Petrov’s work with the Arctic dates back to the 1990s in Russia, where he became interested in the transitions happening in the Russian Arctic and then later the comparison between the Russian Arctic and North American Arctic. He studied Arctic societies at UNI for his master’s degree and then pursued doctorates in the study in Russia and Canada.
But Petrov said UNI’s history with the Arctic predates his involvement and the start of the research lab.
“Few people know that UNI has a long legacy of involvement in Arctic and cold environments research,” Petrov said. “UNI alumna Dorothy Jean Ray was a renowned Arctic anthropologist, who created an endowed scholarship for UNI anthropology students.”

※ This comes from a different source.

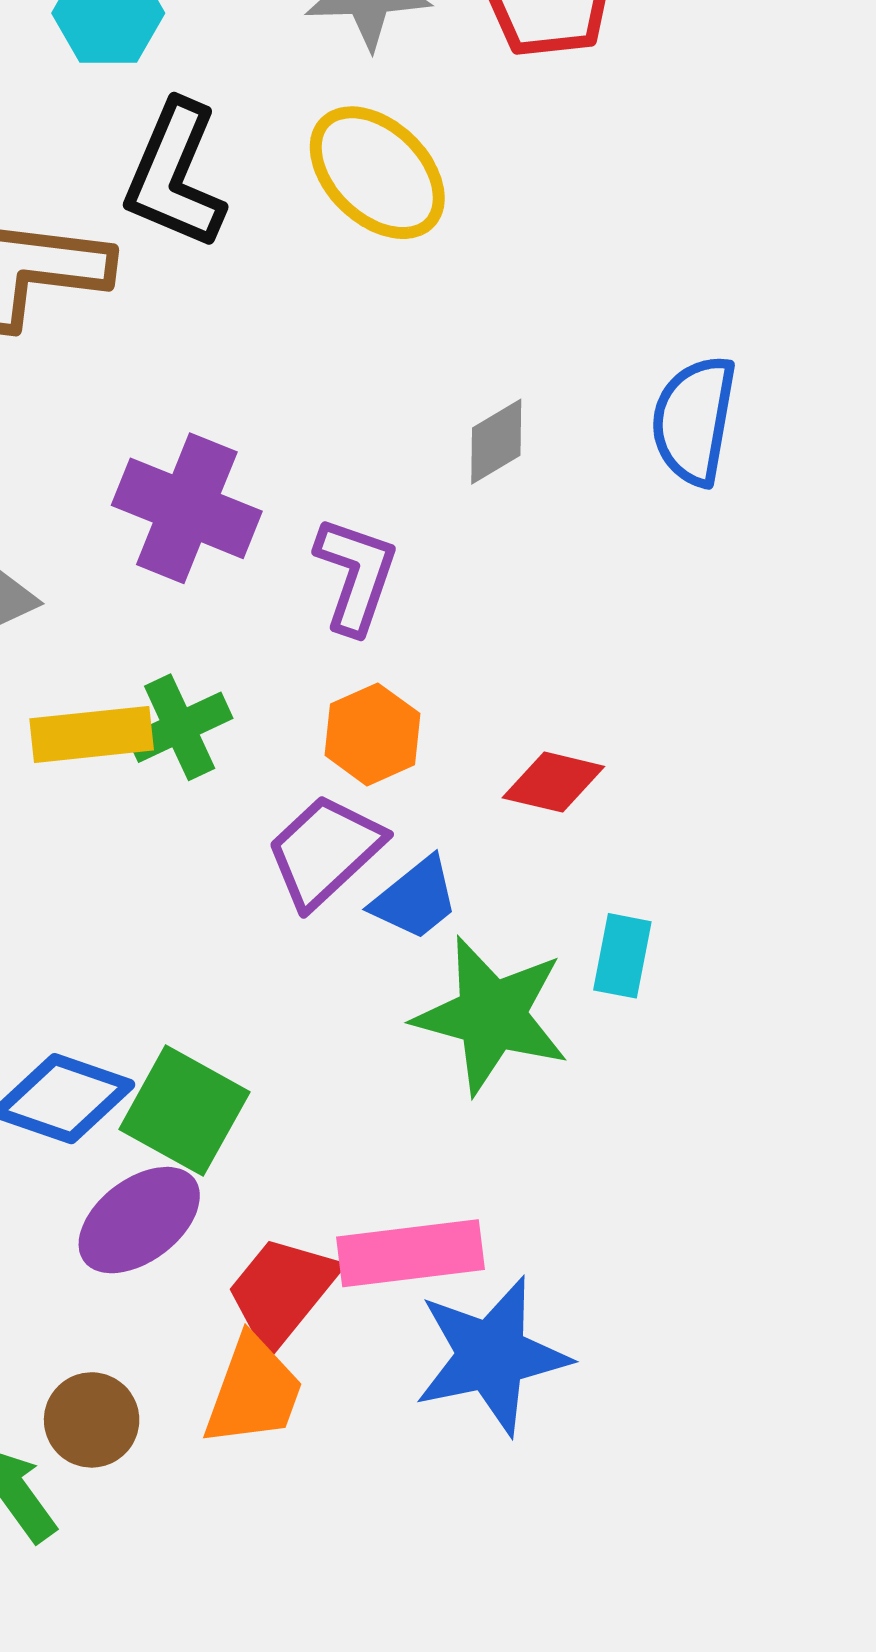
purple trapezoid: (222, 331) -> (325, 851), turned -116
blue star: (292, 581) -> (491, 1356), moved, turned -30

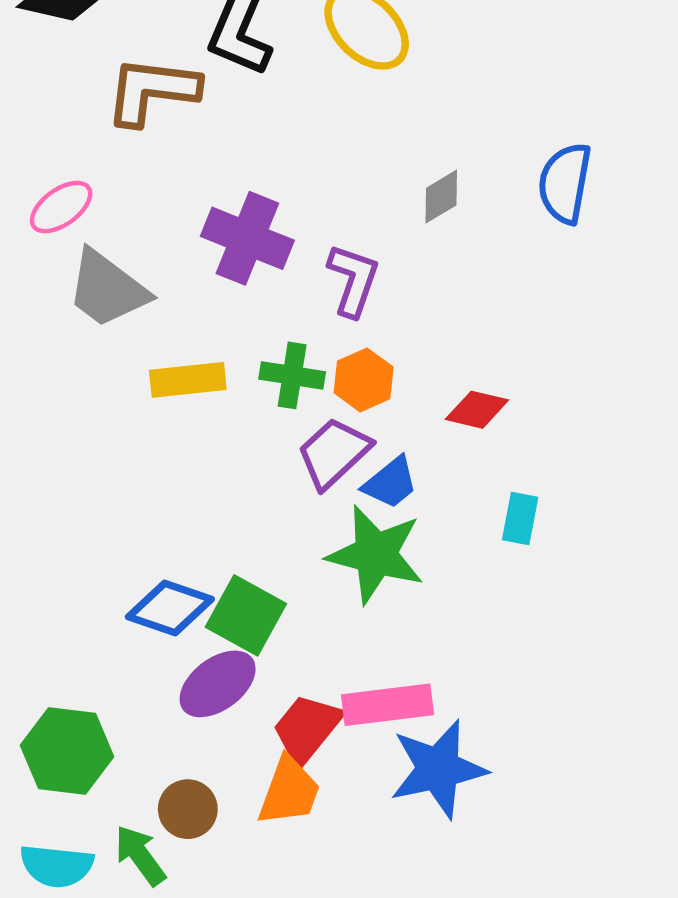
green cross: (180, 727) -> (292, 375), moved, turned 34
green star: (491, 1015) -> (376, 554), moved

Work that has already been done through the research lab has resulted in a better understanding of creative and knowledge workers in Arctic communities, identified gaps in education in the region as well as noting that more women achieve higher education than men in these areas, and explored tools of sustainable development in the polar regions, among many other pieces of knowledge.
“Arctic research is relevant for Iowa,” Petrov adds. “For example, understanding Arctic climate change may help us in predicting extremely cold weather and other hazardous weather events in Iowa. Iowa rural settlements are in many ways similar to the Arctic -- limited infrastructure, small labor market, population decline, brain drain, etc. Thus sustainable regional and community development solutions from the Arctic could be of use in Iowa.”